Le retour de l’enfant prodigue
La dernière partie commence par un long et pathétique appel à l’autre : « La nuit s’infiltre dans mon âme / Où vient de s’éteindre l’espoir, / Et tant ressemble au vent ma plainte / Que les chiens n’ont pas aboyé. // Ouvrez-moi la porte, et me faites / Une aumône de la clarté / Où gît le bonheur sous vos lampes. » La réponse ne vient pas et c’est l’enlisement : « Que m’importe l’horizon, / Et qu’il recule toujours / Devant celui qui s’y voue. // Maintenant que je demeure, / La distance la plus grande / C’est ce que mon œil mesure. » Oubliés les ports; partis les voiliers. Les velléités de départ se sont évanouies et, avec « ses espoirs pulvérisés », l'enfant prodigue rentre au bercail qu'il n'avait quitté qu'en rêve. Ce repli sur soi annonce Garneau.

Divers
Cette partie ne contient que cinq poèmes : deux évoquent la même thématique de l’enlisement, mais en utilisant d’autres motifs : la musique, Montréal, le parc, l’amour. Le recueil se termine par un certain nombre d’ « images de poèmes irréalisés », comme si même sa poésie finissait par s’enliser. À titre d’exemple : « Une horloge grand-père, / Ô ce cercueil debout / Et fermé sur le temps. »

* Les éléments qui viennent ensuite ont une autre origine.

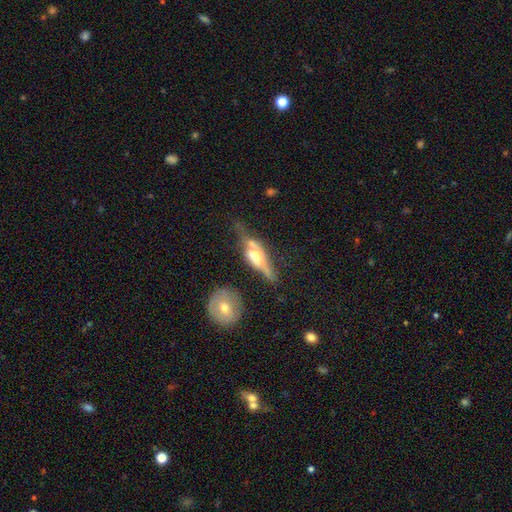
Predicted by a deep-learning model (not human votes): Smooth or featured?
  - featured or disk: 65% *
  - smooth: 27%
  - star or artifact: 8%
Edge-on disk?
  - yes: 81% *
  - no: 19%
Edge-on bulge?
  - rounded: 71% *
  - boxy: 23%
  - none: 5%
Merging?
  - none: 45% *
  - minor disturbance: 24%
  - major disturbance: 16%
  - merger: 16%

Jean-Aubert Loranger (1896 - 1942) 
La poésie de Loranger, inspirée des courants d'avant-garde français, trop moderne, n’est pas bien reçue dans les années 1920. Dans Poètes de l’Amérique française, Dantin salue l'audace de Loranger, mais il met en doute la valeur de sa poésie. Camille Roy, dans son Manuel, ne le cite même pas. Seul Dugas soutient sans réserve son œuvre dans Littérature canadienne : « Rien n'est moins local que cette poésie. On la dirait exilée de celui qui lui donne l'existence; elle ne se rattache, en aucune façon à un fleuve, une montagne, un endroit déterminé. Son champ, c'est l'âme. Émotions du dehors, visages et reflets : ce sont richesses dont elle se pare. Elle établit un lien plus étroit entre cette connaissance de l'univers et nous; elle fait corps avec lui. » Au début des années 1970, on redécouvre Loranger et on lui rend sa place dans l’histoire littéraire. On dit, avec raison quant à moi, qu’il est le « jalon manquant » entre Nelligan et Garneau. Poèmes se lit encore très bien aujourd’hui.

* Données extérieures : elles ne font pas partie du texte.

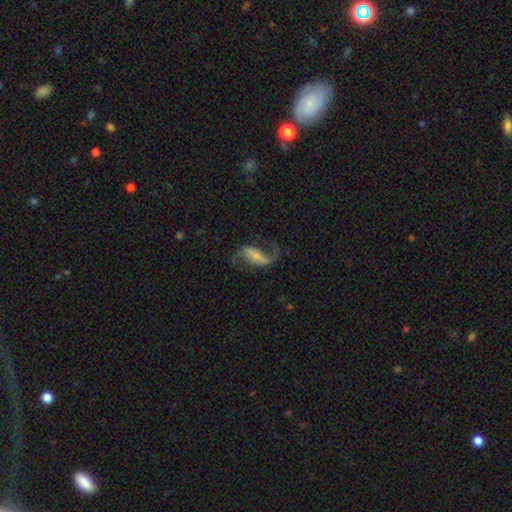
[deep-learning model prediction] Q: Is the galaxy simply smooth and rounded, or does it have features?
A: featured or disk — 84%.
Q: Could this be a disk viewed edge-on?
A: no — 97%.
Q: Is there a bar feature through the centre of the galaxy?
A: strong — 45%.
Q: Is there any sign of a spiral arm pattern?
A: yes — 96%.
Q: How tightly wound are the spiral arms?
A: loose — 79%.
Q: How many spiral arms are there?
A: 2 — 92%.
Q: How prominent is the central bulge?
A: small — 39%.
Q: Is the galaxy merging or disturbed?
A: none — 71%.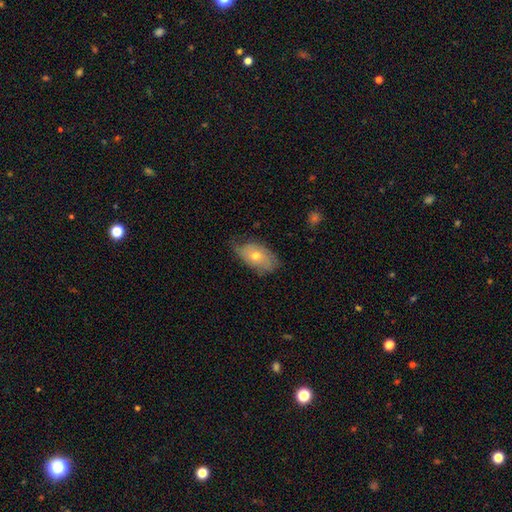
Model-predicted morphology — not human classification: Overall: smooth (54%; featured or disk 37%). How rounded: in between (89%). Merging: none (57%; minor disturbance 33%).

Loranger utilise le vers libre et un riche symbolisme, il développe une vision de la vie originale, il réussit à se démarquer de ses contemporains, son recueil forme un tout, bref voilà un poète de qualité. Il n’a que 26 ans et Poèmes sera son dernier recueil. Après, il se consacrera au terroir (
Le Village) et à la littérature populaire (Joe Folcu). 
On trouve certains articles universitaires très éclairants sur le net : Robert Giroux, Pierre Nepveu, Luc Bonenfant.